Listed entries
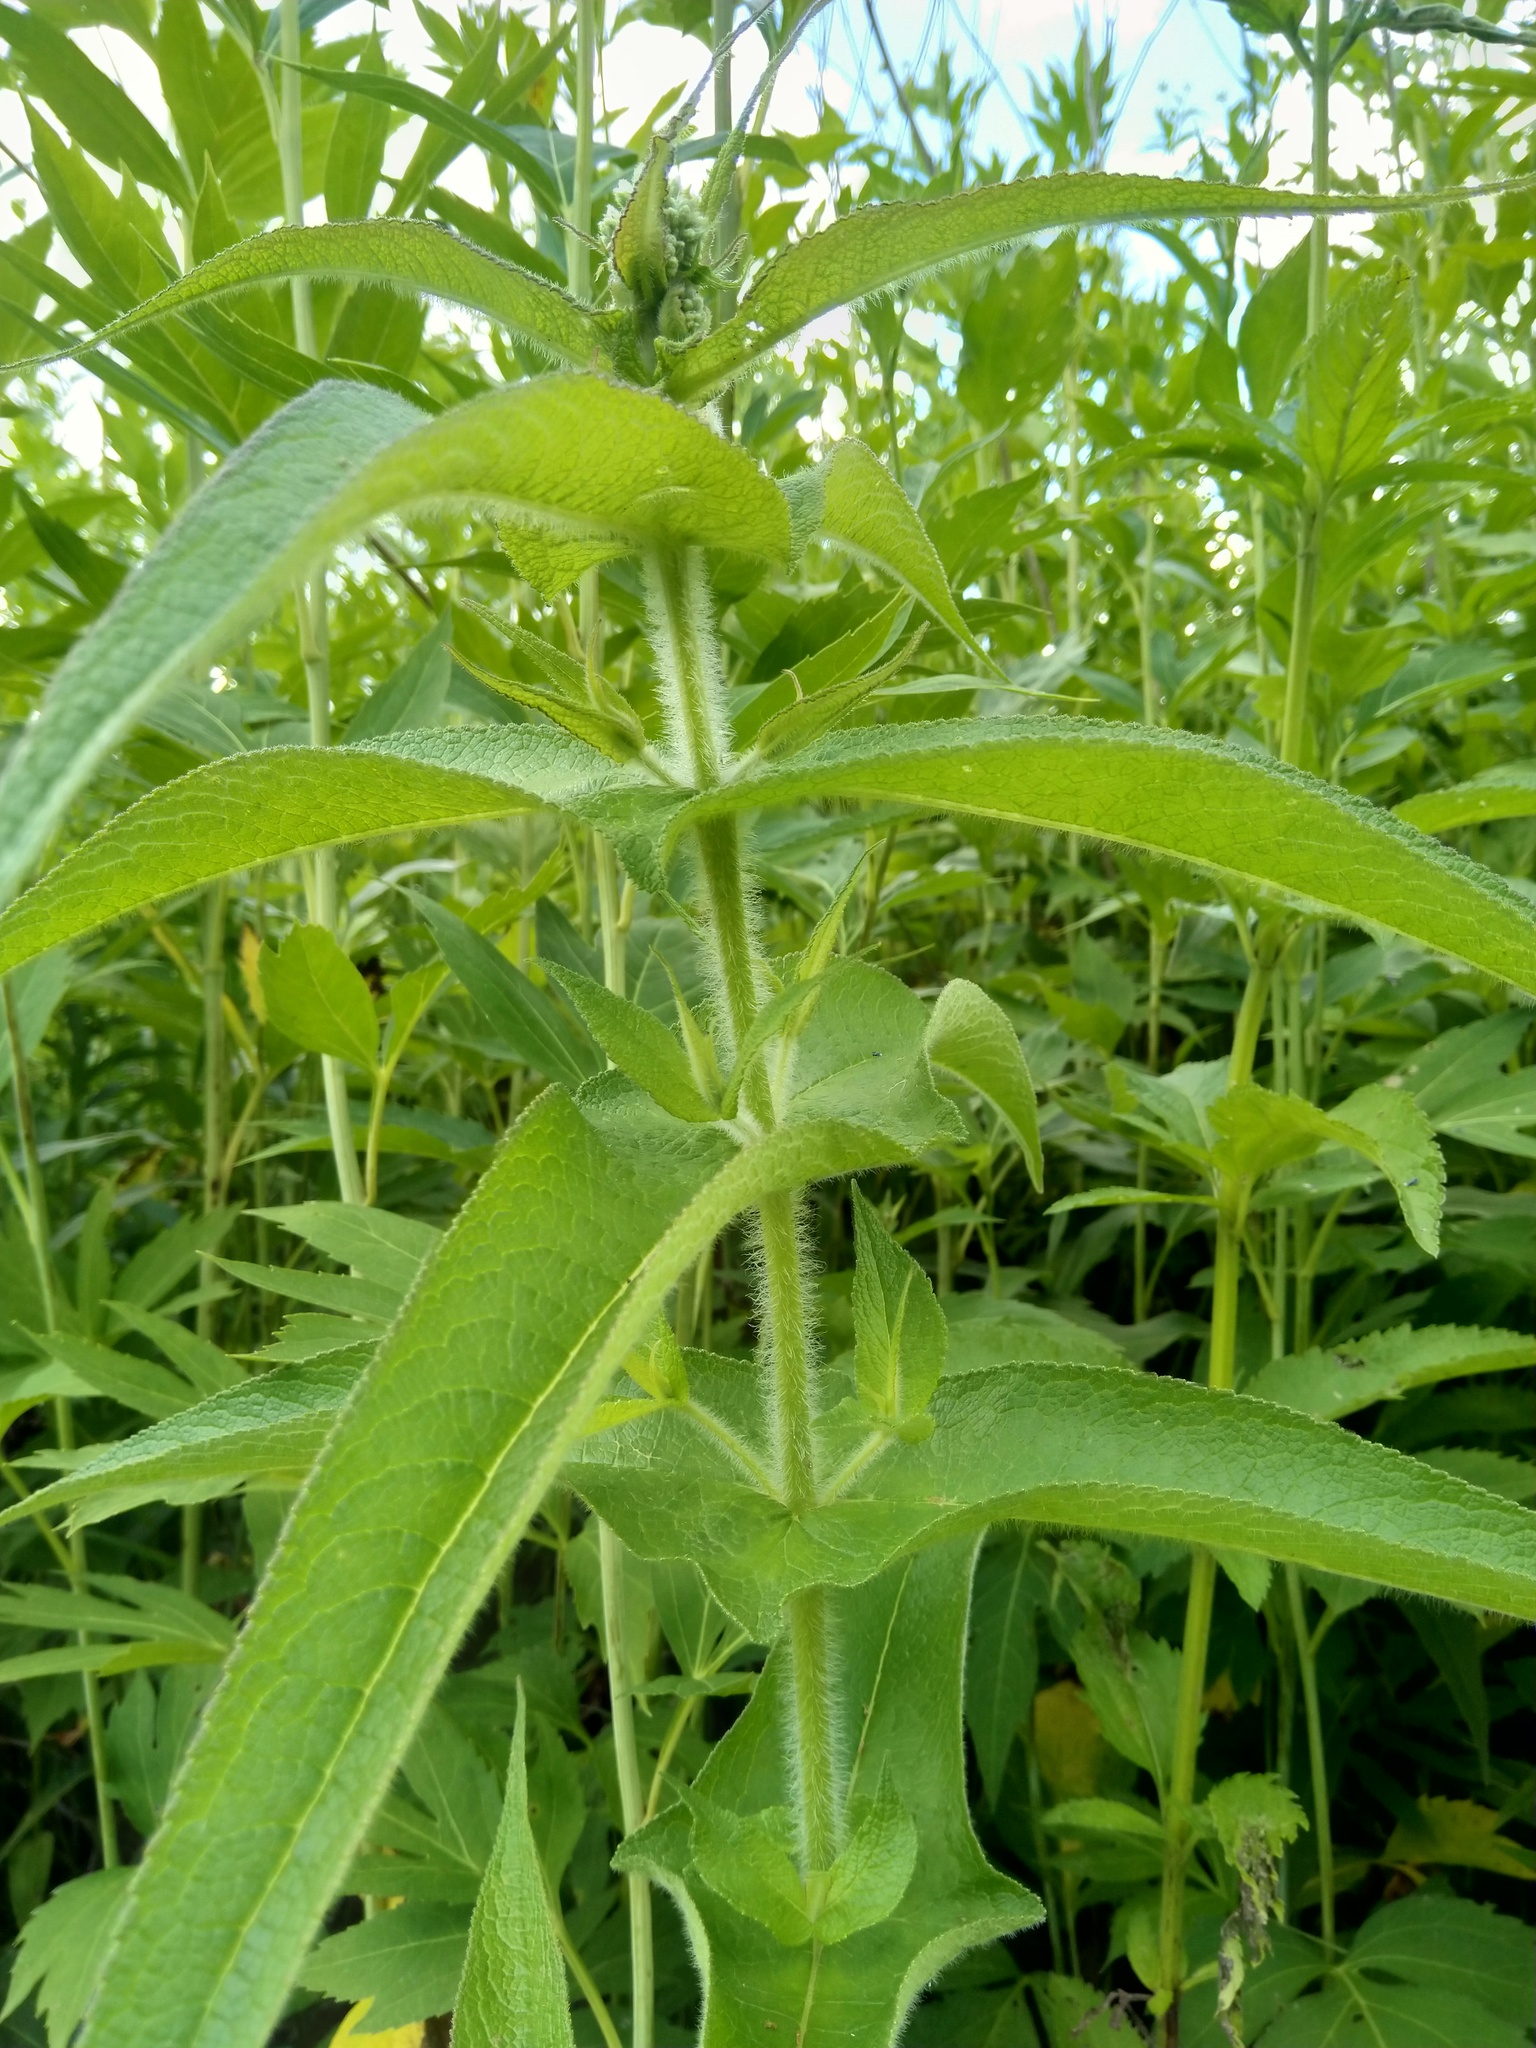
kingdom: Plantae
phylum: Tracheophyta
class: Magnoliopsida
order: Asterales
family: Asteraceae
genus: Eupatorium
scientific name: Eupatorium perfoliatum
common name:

==

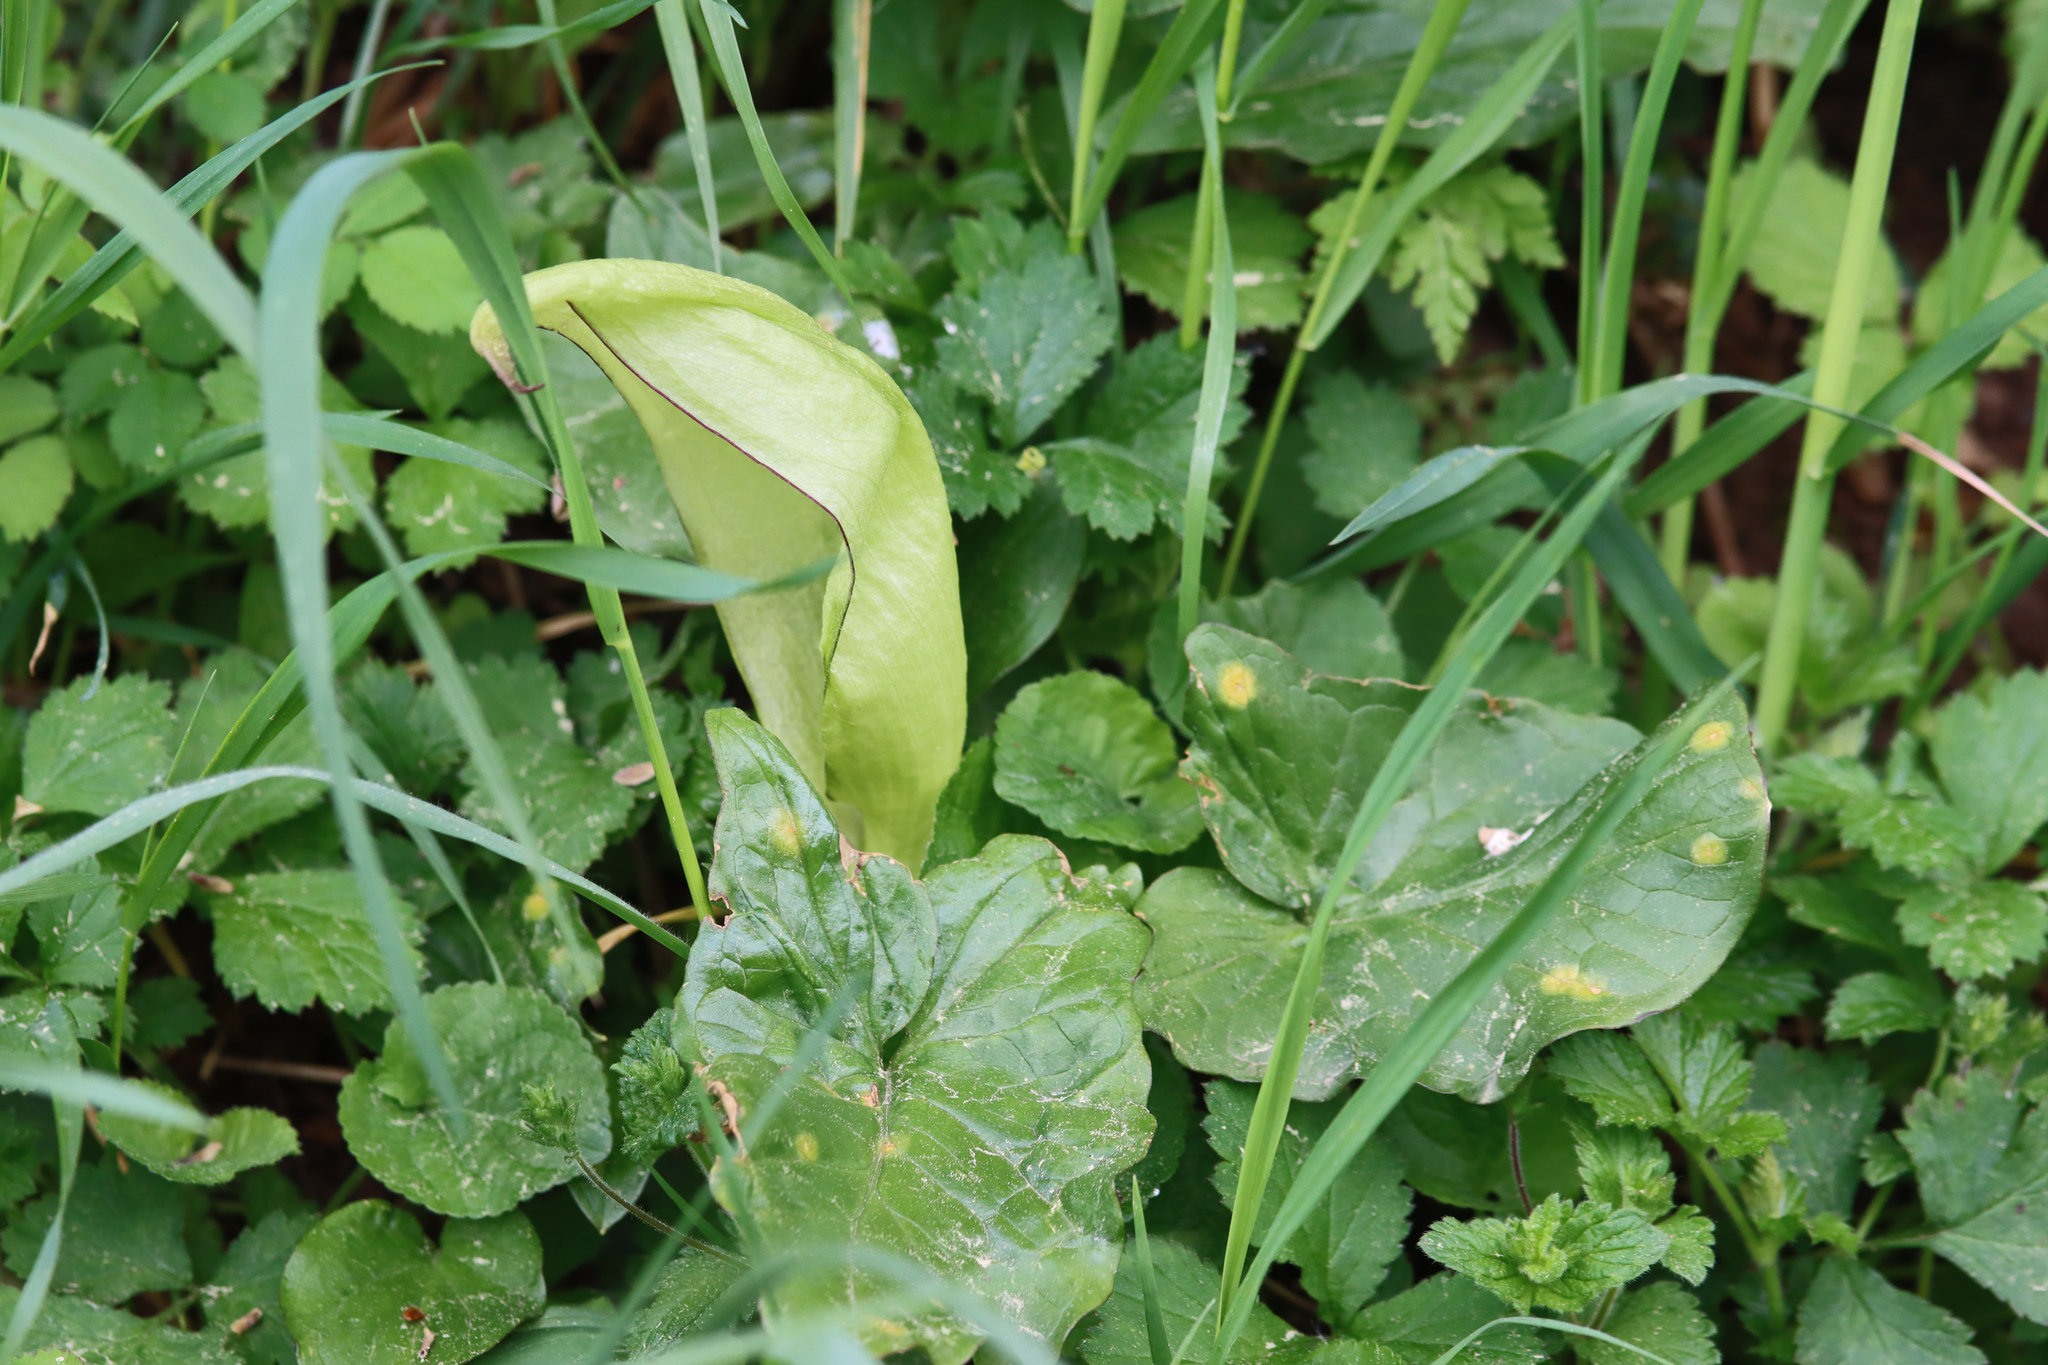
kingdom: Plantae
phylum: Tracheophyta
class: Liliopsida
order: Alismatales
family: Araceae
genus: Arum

==

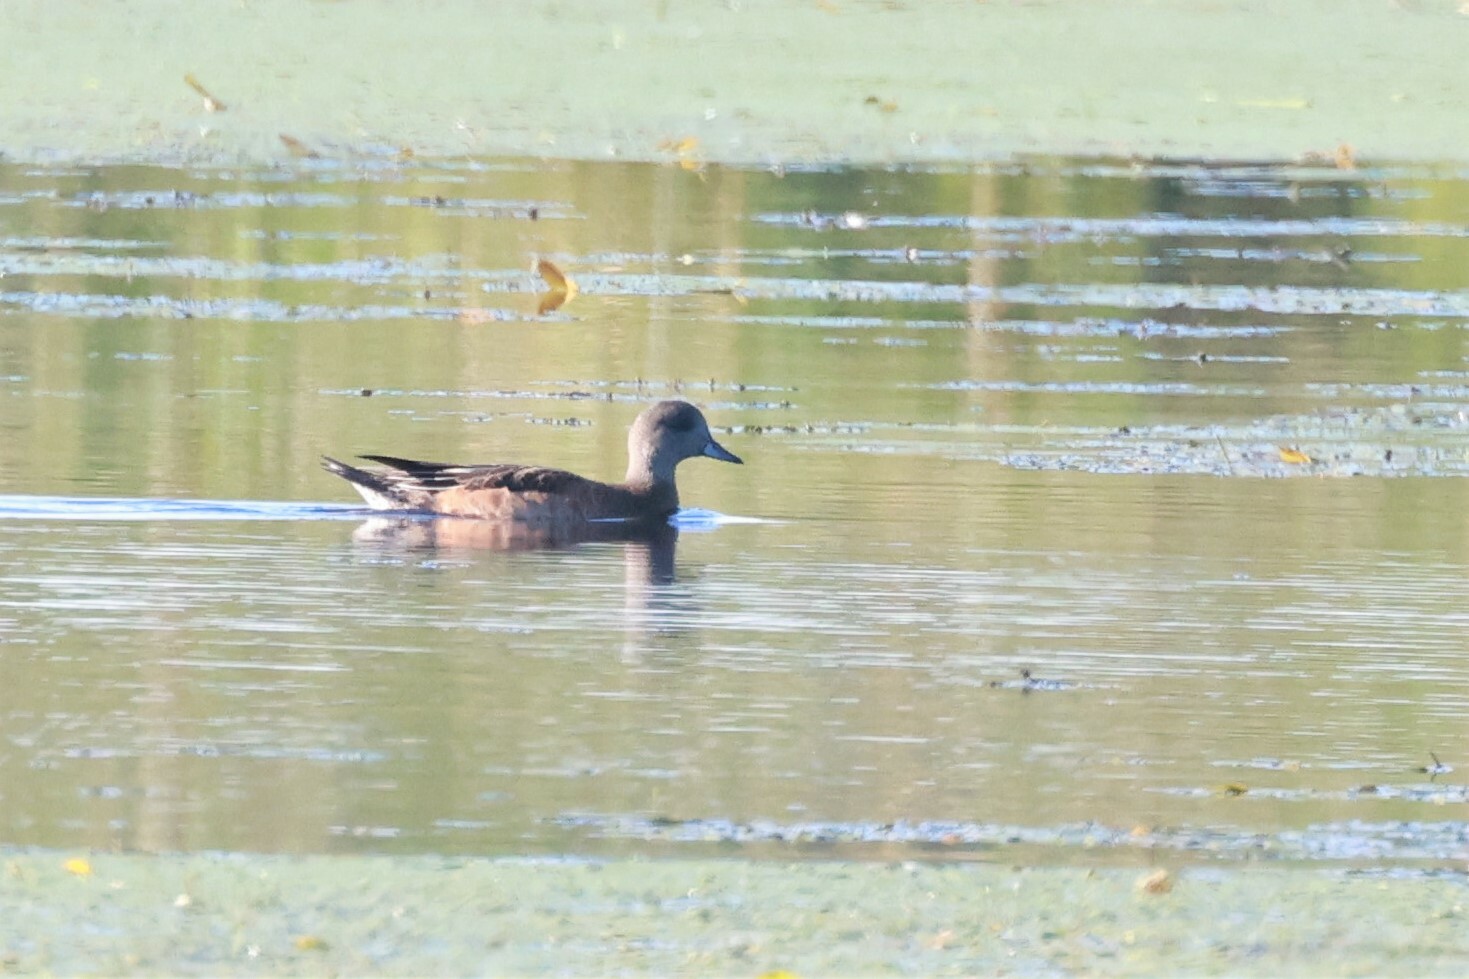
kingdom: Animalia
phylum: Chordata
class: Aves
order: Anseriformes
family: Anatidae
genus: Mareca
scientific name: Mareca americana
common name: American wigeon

The request
Present the lines of the items above as a Markdown table with the columns Number and Entry, numbering each row and leaving out blank lines. Begin at the line that has "kingdom: Animalia" and stop after the line that has "common name: American wigeon".

Complete output
| Number | Entry |
|---|---|
| 1 | kingdom: Animalia |
| 2 | phylum: Chordata |
| 3 | class: Aves |
| 4 | order: Anseriformes |
| 5 | family: Anatidae |
| 6 | genus: Mareca |
| 7 | scientific name: Mareca americana |
| 8 | common name: American wigeon |